I grew up on the east coast of Canada and now live in Ontario, and haven’t found the time to go back home as often as I should have. Life, work and other distractions can eat up the years and before you know it, a decade or two has passed. Recently, I went back, and during that time I had a quick look through my old workshop. To my surprise, my father kept nearly everything I made, some of these I’d completely forgotten about. They are showing their age and are a bit dusty, but still seem to be fully functional.
This is my first “well made” homemade table saw:
This was made primarily out of wood – spruce (legs) and plywood. Originally powered with a circular saw motor that was mounted in a plywood box that would lift up and down to raise and lower the blade. This box was mounted in another box that would tilt, for cutting on an angle.
This “box in a box” idea was effective, and I used this saw for a long time before I got a better one. I dubbed it the “Comet”, pinning on the nameplate from a 1974 Mercury Comet we used to own.
When I did get a better table saw (an old tilting table model that I converted to tilting arbor), I made this into a “shaper”, using a Sears molding head cutter. At that time, I changed the motor to a 1hp induction that directly
drove the molding head.
Some of the top had to be cut out to clear the motor. Mounted on the motor is a rare 5″, two blade molding head that I’ve not seen anywhere else. It is a smaller diameter than the three-cutter one, runs a bit more quietly and generally seems a lot safer.
I added blade holders (the ladder like thing on top of the fence rail) to the fence to organize the cutters for the molding head.
This worked splendidly, and I made quite a large quantity of molding and other things with this. The molding head cutter is not for the faint of heart – one slip and fingers (or pieces thereof) are flying!
A close look at the front hand wheel:
The picture is not great, but I wanted to show that it is made with a 5″ aluminum pulley with plywood added to the rim. Not a whole lot different from the one on my current table saw.
My brother Don “admiring” my homemade chop saw with a dubious eye:
Made from a very old Makita circular saw as the motor. It has a 10″ blade and the majority of it is made from wood, even the upper blade guard.
It’s in pretty rough shape now, but I got tons of use out of this saw and could cut some very accurate miters with it. It swings more than 45 degree in either direction.

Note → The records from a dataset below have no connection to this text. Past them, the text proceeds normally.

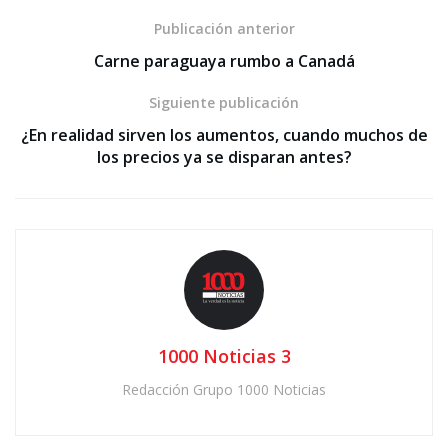
Publicación anterior
Carne paraguaya rumbo a Canadá
Siguiente publicación
¿En realidad sirven los aumentos, cuando muchos de
los precios ya se disparan antes?
1000 Noticias 3
Redacción Grupo 1000 Noticias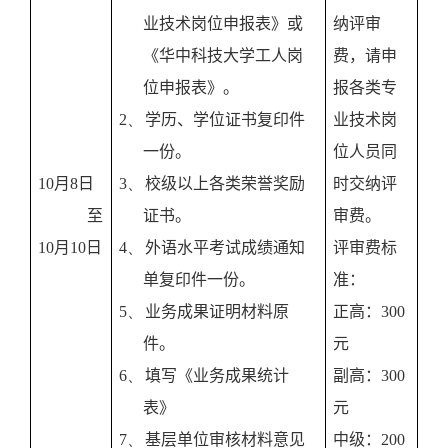
业技术岗位申报表》或
纳评审
《华中科技大学工人岗
费，请申
位申报表》。
报各类专
2、
学历、学位证书复印件
业技术岗
一份。
位人员同
10
月
8
日
3、
校级以上各类荣誉奖励
时交纳评
至
证书。
审费。
10
月
10
日
4、
外语水平考试成绩通知
评审费标
单复印件一份。
准：
5、
业务成果证明材料原
正高：
300
件。
元
6、
填写《业务成果统计
副高：
300
表》
元
7、
基层单位审核材料意见
中级：
200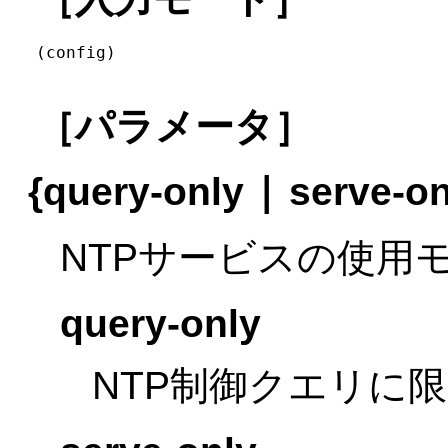
(config)
［パラメータ］
|
{query-only
serve-o
NTPサービスの使用
query-only
NTP制御クエリに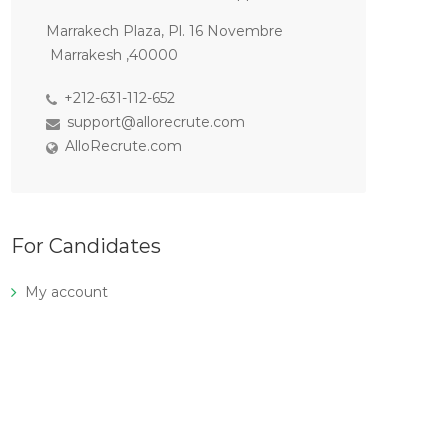
Marrakech Plaza, Pl. 16 Novembre
Marrakesh ,40000
+212-631-112-652
support@allorecrute.com
AlloRecrute.com
For Candidates
My account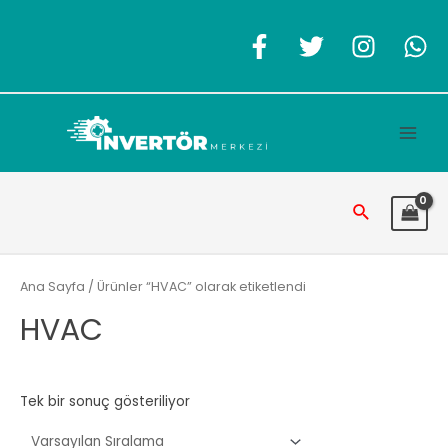
İçeriğe
atla
Main
Men
Arama
Ana Sayfa
/ Ürünler “HVAC” olarak etiketlendi
HVAC
Tek bir sonuç gösteriliyor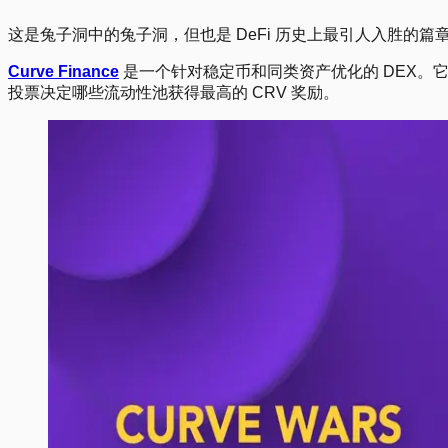
这是兔子洞中的兔子洞，但也是 DeFi 历史上最引人入胜的篇
Curve Finance
是一个针对稳定币和同类资产优化的 DEX。它有
投票决定哪些流动性池获得最高的 CRV 奖励。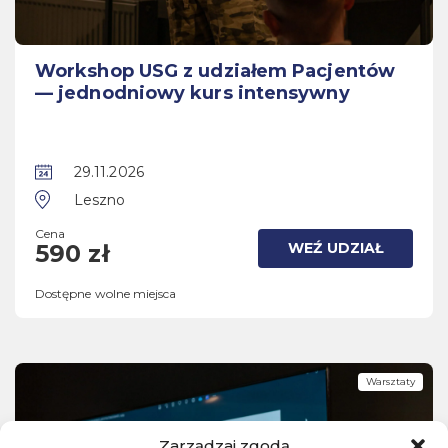
Workshop USG z udziałem Pacjentów
— jednodniowy kurs intensywny
29.11.2026
Leszno
Cena
WEŹ UDZIAŁ
590 zł
Dostępne wolne miejsca
Warsztaty
Zarządzaj zgodą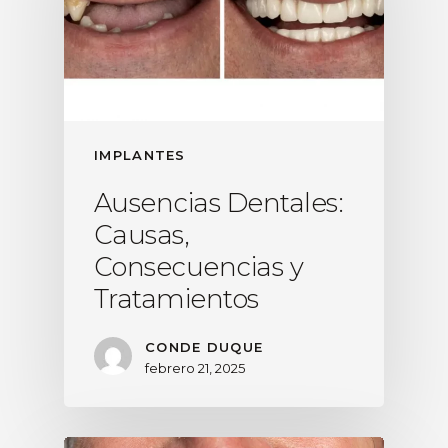
IMPLANTES
Ausencias Dentales:
Causas,
Consecuencias y
Tratamientos
CONDE DUQUE
febrero 21, 2025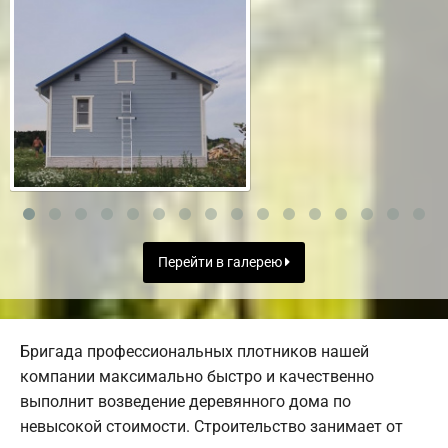
Перейти в галерею
Бригада профессиональных плотников нашей
компании максимально быстро и качественно
выполнит возведение деревянного дома по
невысокой стоимости. Строительство занимает от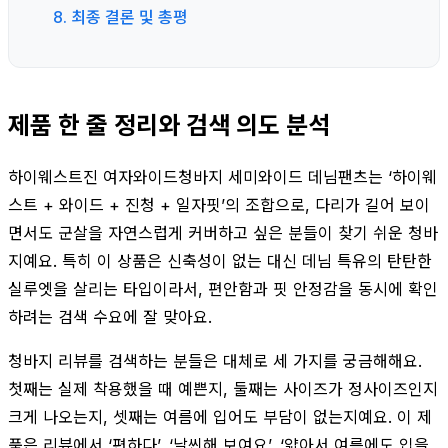
8. 최종 결론 및 총평
제품 한 줄 정리와 검색 의도 분석
하이웨스트진 여자와이드청바지 세미와이드 데님팬츠는 ‘하이웨
스트 + 와이드 + 진청 + 일자핏’의 조합으로, 다리가 길어 보이
면서도 군살을 자연스럽게 커버하고 싶은 분들이 찾기 쉬운 청바
지예요. 특히 이 상품은 신축성이 없는 대신 데님 특유의 탄탄한
실루엣을 살리는 타입이라서, 편안함과 핏 안정감을 동시에 확인
하려는 검색 수요에 잘 맞아요.
청바지 리뷰를 검색하는 분들은 대체로 세 가지를 궁금해해요.
첫째는 실제 착용했을 때 예쁜지, 둘째는 사이즈가 정사이즈인지
크게 나오는지, 셋째는 여름에 입어도 부담이 없는지예요. 이 제
품은 리뷰에서 ‘편하다’, ‘날씬해 보여요’, ‘얇아서 여름에도 입을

My welding cart tucked under the bench. It made moving the welder a lot easier and featured genuine Fred Flintstone style wooden wheels:
This should look familiar:
A wooden bar clamp, not much different from my newer ones. The biggest difference is the end is fixed on these.
I made a few of these and they worked really well.

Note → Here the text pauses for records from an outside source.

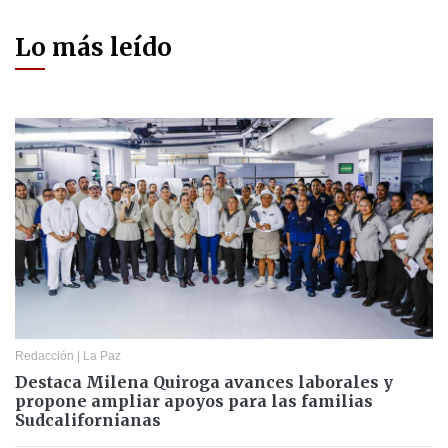
Lo más leído
Redacción
|
La Paz
Destaca Milena Quiroga avances laborales y
propone ampliar apoyos para las familias
Sudcalifornianas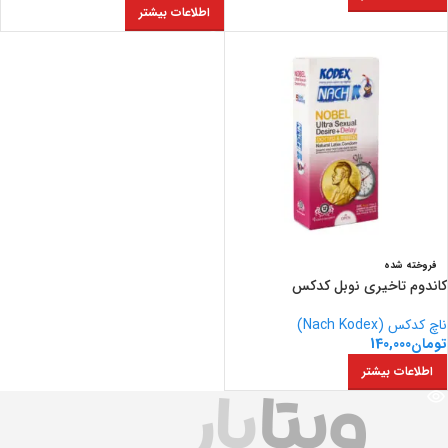
اطلاعات بیشتر
فروخته شده
کاندوم تاخیری نوبل کدکس
ناچ کدکس (Nach Kodex)
تومان
140,000
اطلاعات بیشتر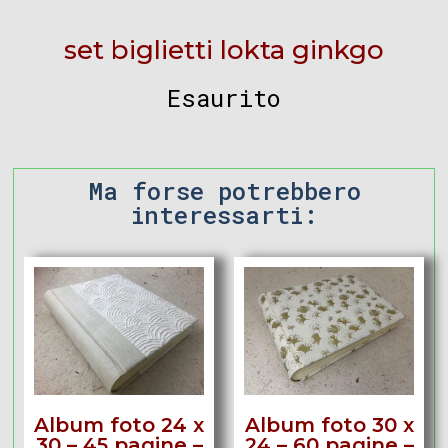
set biglietti lokta ginkgo
Esaurito
Ma forse potrebbero
interessarti:
Album foto 24 x
Album foto 30 x
30 – 45 pagine –
24 – 60 pagine –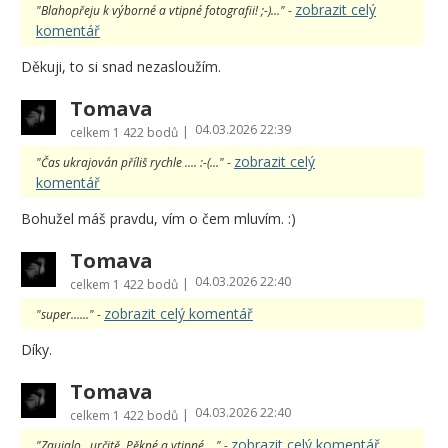
zobrazit celý
"Blahopřeju k výborné a vtipné fotografii! ;-)..." -
komentář
Děkuji, to si snad nezasloužím.
Tomava
04.03.2026 22:39
|
celkem
1 422 bodů
zobrazit celý
"Čas ukrajován příliš rychle .... :-(..." -
komentář
Bohužel máš pravdu, vím o čem mluvím. :)
Tomava
04.03.2026 22:40
|
celkem
1 422 bodů
zobrazit celý komentář
"super......" -
Díky.
Tomava
04.03.2026 22:40
|
celkem
1 422 bodů
zobrazit celý komentář
"Zaujalo...určitě. Pěkné a vtipné...." -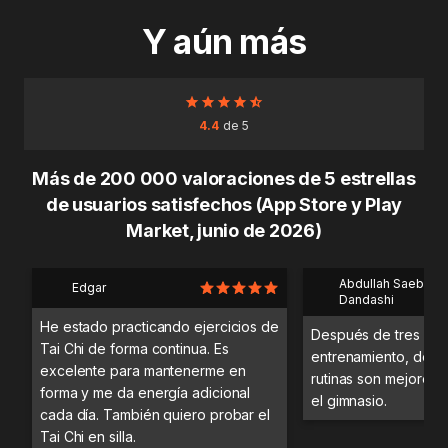
Y aún más
4.4
de 5
Más de 200 000 valoraciones de 5 estrellas
de usuarios satisfechos (App Store y Play
Market, junio de 2026)
Abdullah Saeb Al
Edgar
Dandashi
He estado practicando ejercicios de
Después de tres día
Tai Chi de forma continua. Es
entrenamiento, desc
excelente para mantenerme en
rutinas son mejores 
forma y me da energía adicional
el gimnasio.
cada día. También quiero probar el
Tai Chi en silla.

Here is a larger bar clamp:
This was an experiment to see if I could make a K-body style clamp. Although it worked fairly well, it couldn’t exert enough pressure to seriously clamp a glue-up without slipping. Made mostly from solid spruce (the bar) and plywood, it actually looked better than it worked. I only made one and rarely used it.

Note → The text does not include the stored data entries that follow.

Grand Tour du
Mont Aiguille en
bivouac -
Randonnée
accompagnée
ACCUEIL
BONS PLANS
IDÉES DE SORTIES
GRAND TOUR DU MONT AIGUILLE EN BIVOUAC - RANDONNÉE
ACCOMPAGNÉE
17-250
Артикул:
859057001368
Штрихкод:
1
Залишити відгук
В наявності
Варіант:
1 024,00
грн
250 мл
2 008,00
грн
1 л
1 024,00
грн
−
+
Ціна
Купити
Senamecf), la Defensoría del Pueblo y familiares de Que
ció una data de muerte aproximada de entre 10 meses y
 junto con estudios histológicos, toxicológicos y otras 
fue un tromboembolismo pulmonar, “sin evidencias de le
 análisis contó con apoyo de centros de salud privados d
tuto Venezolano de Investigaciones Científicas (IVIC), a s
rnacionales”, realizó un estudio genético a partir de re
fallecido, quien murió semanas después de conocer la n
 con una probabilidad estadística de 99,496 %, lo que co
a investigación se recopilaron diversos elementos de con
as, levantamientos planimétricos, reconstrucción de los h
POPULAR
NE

The moving jaw has a piece of sheet metal where the arrow points, and this would dig into the bar to stop the jaw from slipping. It was a good idea in theory, but the spruce bar was too soft and the jaw always slipped.
A good learning process, though.
And here is a homemade vise, which looks very much like my new one. This is one of the things that I made that I’d completely forgotten about.
Works well, to this day, as shown in this short video:
When you’re building it, why stop with tools? My homemade dustpan makes quick work of shop cleanup.
And when you can’t be bothered sweeping, blow the dust out with this homemade blower:
I can’t recall where the motor came from, but the blower is the intake-side impeller and housing from a turbo charger – original Chevrolet Corvair, if I’m not mistaken.
I can’t leave anything alone. I didn’t like how close the column was to the chuck on the drill press so I extended it back:
An extra 6″ of reach was had by cutting the post and welding on the extension plate.
3/8″ thick steel, but not as rigid as I would like now. A big improvement over the stock press. This was a table top model that I made into a floor stander, using a (very rusty) fence post for the main column.
This is another project that I completely forgot about. When I saw it, I slapped myself, wishing I had remembered and did this to my new drill press. Maybe someday soon…
I also made a table that mounted directly on the column.
Basic, but very solid.
Finally, this last piece is a throwback to a much earlier homemade table saw. It’s all that’s left of the sliding table of that saw:
Looking a lot like my new one. This was more of an advanced miter gauge, since it was removable.
Proves that if we don’t study our past, we will repeat it. Is that a bad thing, though?
I hope you enjoyed this look at some of my earlier woodworking history, as much as I did.